The cartography resulting from the MaxEnt model can be interpreted as the potential areas in the above-mentioned municipalities and they explain why T. recurva has a higher probability of existing in those places due to their environmental conditions. However, triatomine bugs could be present in all the northern cone of Chihuahua (figure 2A) 55,56. The map of the absence or presence defines the potential distribution of T. recurva (figure 2B) but its biological and geographical information is limited because this species is rarely collected and its breeding in the laboratory is challenging 57.
Two omissions (figure 2B) can be attributed to the generated model, which will not be accurate given that the occurrences were non-representative, to a misidentification of species, georeferencing, or to the fact that the presence of the species include individuals outside their native distribution 58. However, some authors have indicated that in some models small areas contain the corresponding species showing that they are not absent but that their distribution has lost continuity in these areas and generated isolated populations due to the historical or recent fragmentation of their habitat.
The data previously mentioned show T. recurva's capacity of adjustment to different environments. In the present study, we identified possible patterns of the distribution of medically important Hemiptera. Among the 37 variable predictors used in the modeling, four predicted the potential distribution of T. recurva (mean temperature of the driest quarter, Bio 9; the maximum temperature of the warmest month, Bio 5; precipitation of the driest month, Bio 14, and altitude, Alt) 45,50-53. The cartography of the potential spatial distribution of T. recurva was generated through modeling using maximum entropy.
Given the resurgence of diseases transmitted by Hemiptera, these results can be helpful to generate a hypothesis and identify critical locations where diseases caused by this vector spread and are transmitted. The AUC values reached indicated that the model predicts the distribution of triatomine bugs in Chihuahua, México, with a very acceptable degree of precision, higher than those obtained randomly, thus confirming our findings and the validity of the model obtained.

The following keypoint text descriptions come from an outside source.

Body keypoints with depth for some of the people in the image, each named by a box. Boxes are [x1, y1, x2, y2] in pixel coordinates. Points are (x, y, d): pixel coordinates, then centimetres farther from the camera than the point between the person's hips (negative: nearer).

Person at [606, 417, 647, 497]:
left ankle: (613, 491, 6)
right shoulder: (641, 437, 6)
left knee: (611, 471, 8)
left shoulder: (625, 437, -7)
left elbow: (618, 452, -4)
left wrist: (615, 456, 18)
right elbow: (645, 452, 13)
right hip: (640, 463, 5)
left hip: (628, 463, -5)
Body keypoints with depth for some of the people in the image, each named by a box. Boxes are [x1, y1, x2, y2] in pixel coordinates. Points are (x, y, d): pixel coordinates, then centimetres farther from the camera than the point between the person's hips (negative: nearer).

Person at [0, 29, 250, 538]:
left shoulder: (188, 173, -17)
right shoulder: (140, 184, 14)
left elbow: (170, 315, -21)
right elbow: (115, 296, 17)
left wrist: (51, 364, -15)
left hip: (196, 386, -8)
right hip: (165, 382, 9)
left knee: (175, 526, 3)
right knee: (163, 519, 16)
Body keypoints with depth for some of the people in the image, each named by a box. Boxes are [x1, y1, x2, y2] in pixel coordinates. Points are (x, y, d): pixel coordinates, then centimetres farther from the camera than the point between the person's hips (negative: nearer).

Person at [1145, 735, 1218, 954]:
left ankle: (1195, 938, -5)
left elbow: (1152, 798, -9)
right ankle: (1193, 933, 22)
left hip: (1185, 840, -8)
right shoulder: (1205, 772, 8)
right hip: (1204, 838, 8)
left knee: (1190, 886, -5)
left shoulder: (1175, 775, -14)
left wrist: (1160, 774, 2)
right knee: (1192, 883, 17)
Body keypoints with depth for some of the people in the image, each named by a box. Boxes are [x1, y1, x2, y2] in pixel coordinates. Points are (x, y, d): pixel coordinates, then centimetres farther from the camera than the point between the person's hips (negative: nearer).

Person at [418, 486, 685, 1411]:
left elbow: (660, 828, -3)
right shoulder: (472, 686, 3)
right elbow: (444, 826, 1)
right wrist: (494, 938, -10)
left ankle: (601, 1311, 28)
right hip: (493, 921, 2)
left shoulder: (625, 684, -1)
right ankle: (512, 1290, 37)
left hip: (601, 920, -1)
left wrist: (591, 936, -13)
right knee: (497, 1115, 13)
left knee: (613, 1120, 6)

More attention should be given to the variables that intervene importantly in the generation of this model because they indicate the presence of Hemiptera and allow for the development of control and sanitation strategies to avoid epidemics in the country. The knowledge on the biogeographical process of vectors such as Hemiptera is essential for the development, planning, and optimization of preventive actions and vector control. The modeling of the potential occurrence of T. recurva is an approach to identify the vulnerable zones in the country and they should be considered valid tools.
More in-depth studies are required to develop government programs for the control of vector-borne diseases.
The present study contributes basic information to feed the nation's epidemiological surveillance system focusing on those states where the suitability map has the highest values or where sub-records indicate the presence of these vectors. This methodology can be used in other geographical contexts to locate potential sampling sites where these triatomines occur.